What to work on:
1 > In the passage on the Bigcone Douglas-fir, who called the San Gabriel Mountains the steepest mountains he ever hiked in?
2 > Extend the passage on the Bigcone Douglas-fir of the San Gabriel Mountains, picking up after its final sentence.

Exercise passage:

--------------------

Celebrating the Bigcone Douglas-fir of the San Gabriel Mountains
After nearly a month of travel through one of the gems of Southern California, I’ve had enough time to reflect on all aspects of the journey–including the wonders of the wilderness and forest, as well as the state of the region. The San Gabriel Mountains remain wild, in large part, because of isolation due to slope. John Muir called them the steepest mountains he ever hiked in! It seems to me that the forests here are doing as well as they are, while our climate is rapidly changing, because of this isolation in slope. Forest pathogens travel much slower through heterogeneous landscapes with mixed stands of trees. Many of the Bigcone Douglas-fir stands we visited were in isolated on slopes of greater than 50º. Isolation sculpts the ecology of the mountain’s biota in many ways, and makes life for Pseudostuga both easier and more difficult. That balance defines the ecological amplitude of many of the species on the California Floristic Province.

--------------------

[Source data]
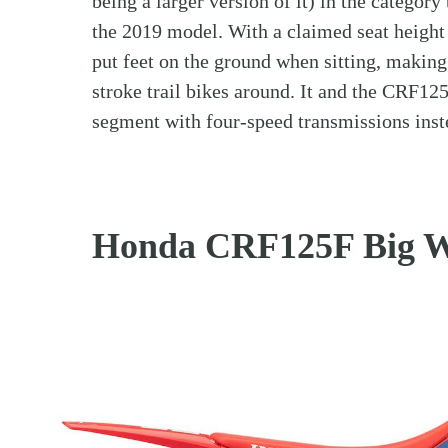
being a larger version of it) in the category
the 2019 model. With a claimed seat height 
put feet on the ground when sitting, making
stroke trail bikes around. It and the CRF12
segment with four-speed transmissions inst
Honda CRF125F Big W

--------------------

Answers to the exercises:
1 > John Muir.

2 >
I’m still working on the full report for our findings, but in general it can be said that within region 1 of the map below, Bigcone Douglas-fir are not doing well. Elsewhere, they seem to be doing fine at the moment–especially if the species has been able to avoid high intensity fires. Reproduction is occurring at variable rates but they seem to like disturbed areas, like landslides, which the San Gabriels have no problem offering.